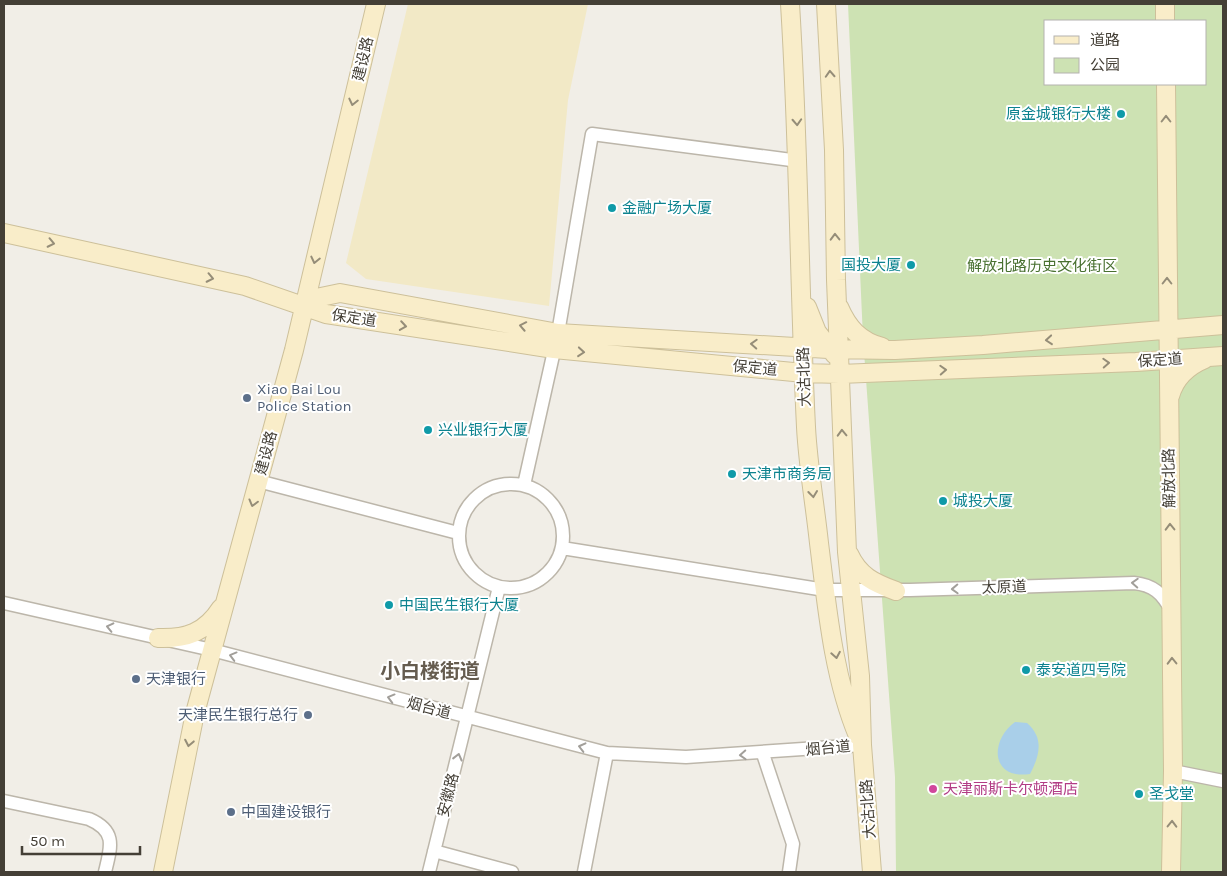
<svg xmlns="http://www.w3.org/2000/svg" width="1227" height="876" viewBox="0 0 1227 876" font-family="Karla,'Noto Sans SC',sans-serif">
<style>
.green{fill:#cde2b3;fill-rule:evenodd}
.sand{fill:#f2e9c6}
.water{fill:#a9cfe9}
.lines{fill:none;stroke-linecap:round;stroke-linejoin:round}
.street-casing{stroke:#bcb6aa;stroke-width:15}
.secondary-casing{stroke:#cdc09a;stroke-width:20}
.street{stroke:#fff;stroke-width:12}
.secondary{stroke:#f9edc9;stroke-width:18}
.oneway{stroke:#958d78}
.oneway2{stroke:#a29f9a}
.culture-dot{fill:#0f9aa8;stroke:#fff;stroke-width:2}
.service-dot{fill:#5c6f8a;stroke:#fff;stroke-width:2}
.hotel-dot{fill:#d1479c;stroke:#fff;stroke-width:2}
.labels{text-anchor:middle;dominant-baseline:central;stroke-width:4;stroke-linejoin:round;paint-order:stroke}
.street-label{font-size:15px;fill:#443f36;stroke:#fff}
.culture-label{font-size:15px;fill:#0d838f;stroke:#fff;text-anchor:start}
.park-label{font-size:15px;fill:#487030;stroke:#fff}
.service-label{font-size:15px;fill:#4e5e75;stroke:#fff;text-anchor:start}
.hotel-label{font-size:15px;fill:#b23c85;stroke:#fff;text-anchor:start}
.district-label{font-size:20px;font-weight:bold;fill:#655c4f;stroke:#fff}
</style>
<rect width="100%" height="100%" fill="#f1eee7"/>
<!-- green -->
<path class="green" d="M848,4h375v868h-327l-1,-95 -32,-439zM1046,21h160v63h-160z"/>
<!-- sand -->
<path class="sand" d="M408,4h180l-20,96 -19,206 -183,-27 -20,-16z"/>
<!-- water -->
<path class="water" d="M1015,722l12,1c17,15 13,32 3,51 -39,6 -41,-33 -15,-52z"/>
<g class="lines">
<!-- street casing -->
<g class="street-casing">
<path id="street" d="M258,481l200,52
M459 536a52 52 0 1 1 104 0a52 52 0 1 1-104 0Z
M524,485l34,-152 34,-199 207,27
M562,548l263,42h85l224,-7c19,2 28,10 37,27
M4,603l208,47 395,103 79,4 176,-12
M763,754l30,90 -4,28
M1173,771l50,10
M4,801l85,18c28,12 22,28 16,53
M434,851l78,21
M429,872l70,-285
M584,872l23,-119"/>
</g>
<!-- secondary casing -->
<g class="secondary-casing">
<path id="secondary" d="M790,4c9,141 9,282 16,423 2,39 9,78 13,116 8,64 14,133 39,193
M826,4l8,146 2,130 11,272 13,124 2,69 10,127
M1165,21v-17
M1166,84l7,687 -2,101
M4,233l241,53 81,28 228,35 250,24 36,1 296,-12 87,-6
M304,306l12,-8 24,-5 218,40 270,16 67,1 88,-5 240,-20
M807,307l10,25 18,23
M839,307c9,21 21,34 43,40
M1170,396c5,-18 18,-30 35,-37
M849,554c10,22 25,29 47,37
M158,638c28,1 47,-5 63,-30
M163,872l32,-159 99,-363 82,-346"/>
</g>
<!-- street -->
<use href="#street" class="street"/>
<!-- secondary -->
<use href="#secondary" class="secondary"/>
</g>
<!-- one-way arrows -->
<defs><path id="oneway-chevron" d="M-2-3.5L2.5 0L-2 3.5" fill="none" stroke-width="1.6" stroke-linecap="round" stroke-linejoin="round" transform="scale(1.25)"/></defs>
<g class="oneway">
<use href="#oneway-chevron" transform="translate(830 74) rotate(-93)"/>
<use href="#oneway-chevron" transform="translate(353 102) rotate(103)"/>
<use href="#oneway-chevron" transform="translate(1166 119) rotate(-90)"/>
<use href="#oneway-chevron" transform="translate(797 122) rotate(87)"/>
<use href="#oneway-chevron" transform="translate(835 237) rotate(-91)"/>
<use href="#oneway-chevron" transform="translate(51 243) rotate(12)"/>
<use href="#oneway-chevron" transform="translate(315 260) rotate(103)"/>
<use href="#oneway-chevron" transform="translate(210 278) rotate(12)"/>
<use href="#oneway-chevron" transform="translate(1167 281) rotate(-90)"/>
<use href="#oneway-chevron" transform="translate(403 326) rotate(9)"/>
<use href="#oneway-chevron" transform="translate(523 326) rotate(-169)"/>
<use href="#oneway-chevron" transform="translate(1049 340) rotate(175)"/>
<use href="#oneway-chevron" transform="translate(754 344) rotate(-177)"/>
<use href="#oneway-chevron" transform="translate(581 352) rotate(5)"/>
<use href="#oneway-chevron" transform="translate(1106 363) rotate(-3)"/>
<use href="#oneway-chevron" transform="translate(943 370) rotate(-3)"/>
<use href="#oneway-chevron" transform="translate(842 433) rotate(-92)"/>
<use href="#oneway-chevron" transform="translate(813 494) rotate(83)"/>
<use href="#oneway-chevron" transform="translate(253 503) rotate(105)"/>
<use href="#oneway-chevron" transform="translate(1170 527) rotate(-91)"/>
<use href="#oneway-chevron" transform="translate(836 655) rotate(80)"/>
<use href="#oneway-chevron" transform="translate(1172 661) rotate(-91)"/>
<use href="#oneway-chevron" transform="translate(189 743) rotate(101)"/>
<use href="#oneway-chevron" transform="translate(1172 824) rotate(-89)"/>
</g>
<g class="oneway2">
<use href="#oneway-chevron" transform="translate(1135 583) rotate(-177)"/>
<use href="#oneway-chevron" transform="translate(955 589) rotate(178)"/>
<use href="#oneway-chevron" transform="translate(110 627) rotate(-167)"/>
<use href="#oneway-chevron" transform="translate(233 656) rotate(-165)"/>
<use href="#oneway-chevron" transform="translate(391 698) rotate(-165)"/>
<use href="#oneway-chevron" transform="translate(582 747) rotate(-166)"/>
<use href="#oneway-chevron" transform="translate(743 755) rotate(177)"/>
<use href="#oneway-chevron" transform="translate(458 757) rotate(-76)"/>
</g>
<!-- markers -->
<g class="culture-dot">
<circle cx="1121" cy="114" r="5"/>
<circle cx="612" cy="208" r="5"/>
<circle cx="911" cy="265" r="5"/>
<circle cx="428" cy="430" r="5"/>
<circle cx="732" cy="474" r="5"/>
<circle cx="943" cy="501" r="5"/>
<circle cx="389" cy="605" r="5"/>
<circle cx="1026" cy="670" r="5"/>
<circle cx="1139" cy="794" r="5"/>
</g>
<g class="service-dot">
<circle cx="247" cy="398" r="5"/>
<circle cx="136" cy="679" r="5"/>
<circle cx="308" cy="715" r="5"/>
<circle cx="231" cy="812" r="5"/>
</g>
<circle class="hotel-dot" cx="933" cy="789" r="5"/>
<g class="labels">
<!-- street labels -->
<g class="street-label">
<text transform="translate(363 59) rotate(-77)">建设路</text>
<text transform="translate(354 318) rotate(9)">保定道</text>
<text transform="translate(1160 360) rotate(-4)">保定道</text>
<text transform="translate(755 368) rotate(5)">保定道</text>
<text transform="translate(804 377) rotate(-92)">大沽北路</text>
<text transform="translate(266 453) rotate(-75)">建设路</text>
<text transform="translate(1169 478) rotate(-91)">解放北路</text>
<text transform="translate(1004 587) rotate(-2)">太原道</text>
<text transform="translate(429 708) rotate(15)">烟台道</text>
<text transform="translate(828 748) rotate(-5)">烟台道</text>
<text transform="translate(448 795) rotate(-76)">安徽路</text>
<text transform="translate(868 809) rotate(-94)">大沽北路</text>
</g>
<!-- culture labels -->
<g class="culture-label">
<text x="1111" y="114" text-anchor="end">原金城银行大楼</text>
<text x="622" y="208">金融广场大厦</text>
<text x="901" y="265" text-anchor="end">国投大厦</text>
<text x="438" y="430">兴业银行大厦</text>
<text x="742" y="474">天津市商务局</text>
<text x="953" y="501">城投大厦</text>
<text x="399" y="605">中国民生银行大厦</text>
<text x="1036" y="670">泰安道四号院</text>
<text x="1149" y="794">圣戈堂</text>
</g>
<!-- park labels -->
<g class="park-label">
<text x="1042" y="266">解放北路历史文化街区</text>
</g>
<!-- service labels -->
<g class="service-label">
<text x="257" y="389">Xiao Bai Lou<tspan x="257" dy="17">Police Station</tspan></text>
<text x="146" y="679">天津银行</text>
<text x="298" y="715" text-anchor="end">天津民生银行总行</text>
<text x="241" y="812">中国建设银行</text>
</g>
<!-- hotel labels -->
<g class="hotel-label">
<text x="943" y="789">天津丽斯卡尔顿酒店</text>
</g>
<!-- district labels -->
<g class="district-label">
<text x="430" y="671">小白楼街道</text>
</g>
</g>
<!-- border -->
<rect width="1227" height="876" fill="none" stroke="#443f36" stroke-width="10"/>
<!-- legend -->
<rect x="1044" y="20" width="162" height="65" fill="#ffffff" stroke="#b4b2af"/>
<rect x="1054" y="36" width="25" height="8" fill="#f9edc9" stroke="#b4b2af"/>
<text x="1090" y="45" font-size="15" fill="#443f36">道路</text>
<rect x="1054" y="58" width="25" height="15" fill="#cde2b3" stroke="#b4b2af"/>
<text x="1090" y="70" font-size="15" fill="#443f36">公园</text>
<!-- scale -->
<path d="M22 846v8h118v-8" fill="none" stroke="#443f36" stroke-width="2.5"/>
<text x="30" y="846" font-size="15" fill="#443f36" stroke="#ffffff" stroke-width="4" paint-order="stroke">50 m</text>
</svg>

◆ **Exercise prompt**: Where a line of the records has the string "lines", return that line.

◆ **Your response**:
.lines{fill:none;stroke-linecap:round;stroke-linejoin:round}
<g class="lines">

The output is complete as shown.